Nuclear density meters are limited in scope to what is seen by the gamma radiation beam. The sample size is a single, thin column with small longitudinal length.

Nuclear equipment requires certified and licensed staff in order to operate the instruments.[1]


Microwave density meters have various ways to measure what solids are in the sample. All microwave meters measure microwaves but some use different methods such as measuring the microwave propagation speed change, amplitude reduction, time of flight, single phase difference, or dual phase shift. Each technique has certain accuracies.[2]

Some microwave meters use a ceramic probe that is directly inserted into the sample. This allows the meter to have direct contact to the sample in question. However, this limits the types of slurries and sludges that can flow through the pipe line. Abrasive slurries with particulates can damage the sensor probe.

Microwave meters are also limited to liquids with unvarying dielectric constants. The percentage of solids of the slurry affects the dielectric constant for the entire sample. Typically, percent solids greater than 20% result in large errors. Similar inconsistencies happen with large pipe diameters.

Microwave meters are very good at detecting dissolved solids. Homogeneous solutions are easily seen by microwave meters. This makes them a fit for applications where the solution is consistent and non-abrasive.


Ultrasonic density meters work on various principles to calculate the density. One of the methods is the transit-time principle (also known as the time of flight principle). With this technique, a sensor is typically installed in the pipe, which has an ultrasonic transmitter and an ultrasonic receiver in one construction. The ultrasonic density meter calculates the sonic velocity by using the known distance between the transmitter and receiver and the measured transit time. The measuring instrument can now calculate the density, as it is dependent on the sound velocity.[3]

Another method that is utilized in ultrasonic meters is the envelope energy average method. This method is based on not only the amplitude of the signal but also the shape of the signal. These packets of information are called envelopes.

Doppler ultrasonic meters measure the suspension flow where the concentration of solids in the slurry is above 100ppm and the particles that are suspended are larger than 100 microns in diameter. However, the Doppler method only works on concentrations of less than 10% solids.[4]



Temperature affects the density of fluids. In most cases, an increase in temperature indicates that the density of the media will decrease. This indicates that temperature and density are inversely proportional to each other. Temperature also affects the meters themselves. Mass flow meters have different resonant frequencies at different temperatures.

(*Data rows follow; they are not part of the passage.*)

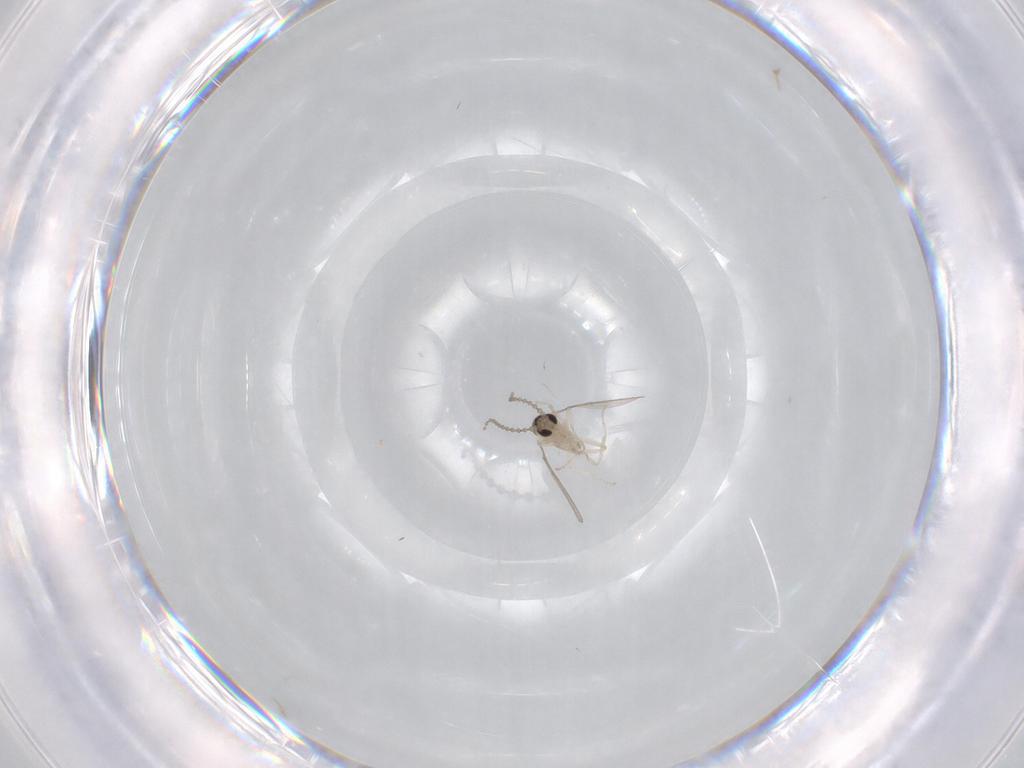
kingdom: Animalia
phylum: Arthropoda
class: Insecta
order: Diptera
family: Cecidomyiidae
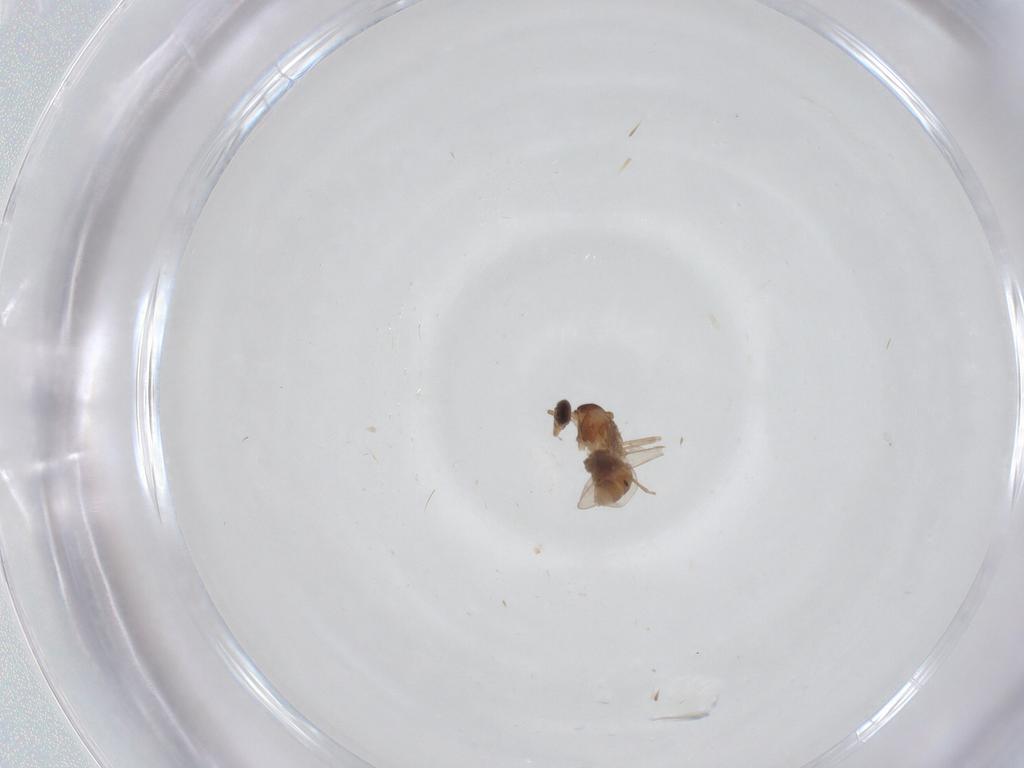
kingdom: Animalia
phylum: Arthropoda
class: Insecta
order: Diptera
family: Cecidomyiidae
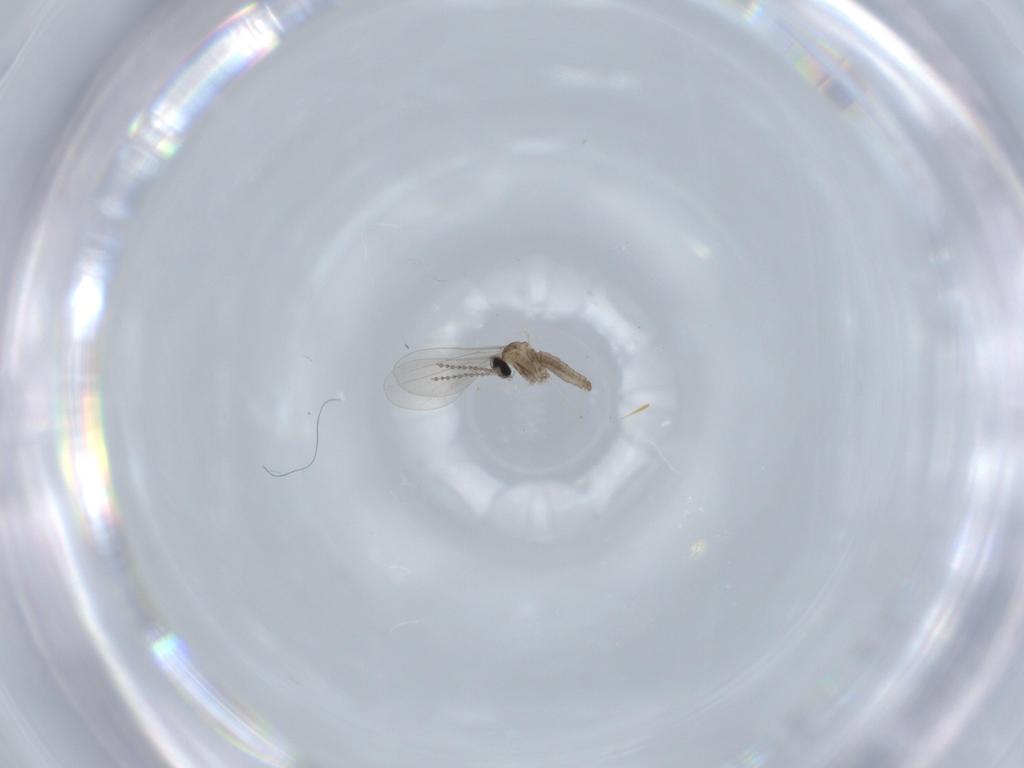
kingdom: Animalia
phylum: Arthropoda
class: Insecta
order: Diptera
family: Cecidomyiidae
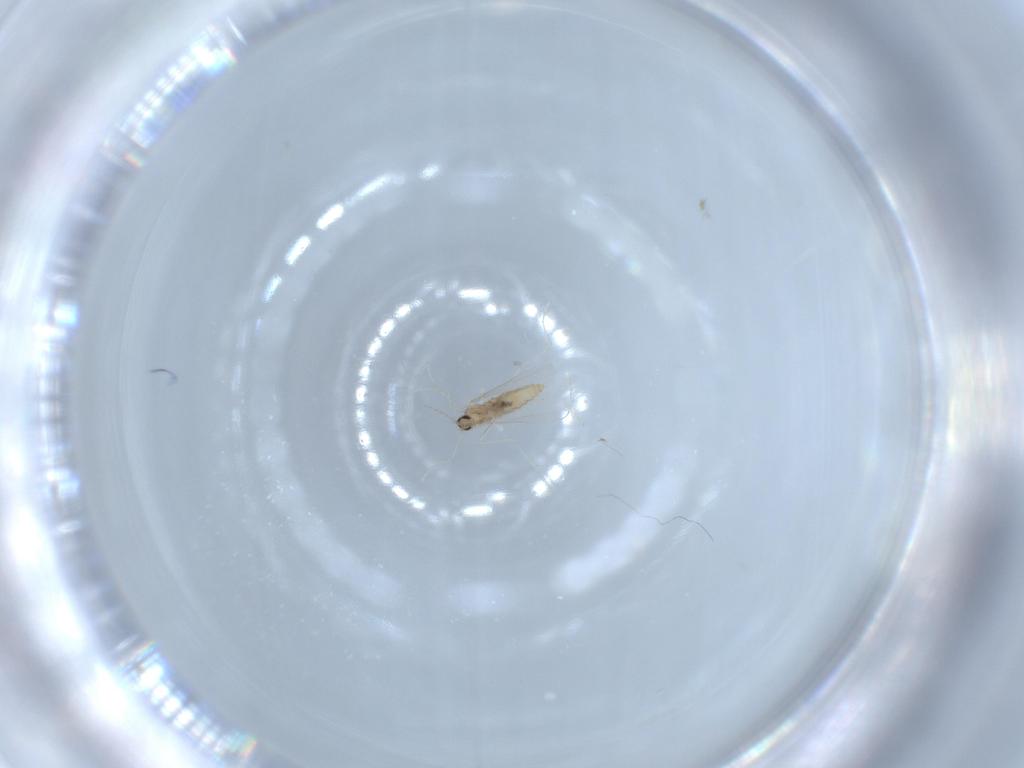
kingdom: Animalia
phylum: Arthropoda
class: Insecta
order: Diptera
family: Cecidomyiidae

Pressure changes the rigidity of the mass flow tube. Pressure affects the rigidity of gravimetric meters.


Vibration from plant noise can be filtered out. Vibration is apparent in microwave, ultrasonic, gravimetric, and Coriolis meters. Vibration causes these types of meters to accumulate error


Coriolis meters have compensations from pitting, cracking, coating, erosion, and corrosion. These damages affect the way that the tube resonates. These changes affect the baseline. Compensations cannot be made dynamically. These damages typically cause offsets that can be added to the existing calibration factors that will ensure that a consistent reading is still acquired.


  1. ^ "Compare Density Meters : A Complete Analysis". Red Meters. 2019-04-11. Retrieved 2021-03-29.
  2. ^ "Microwave Propagation Helps Measure Sludge Density". 19 October 2001.
  3. ^ "Sonic Velocity". Archived from the original on 2020-09-29. Retrieved 2020-10-14.
  4. ^ "Compare Density Meters : A Complete Analysis". Red Meters. 2019-04-11. Retrieved 2021-03-29.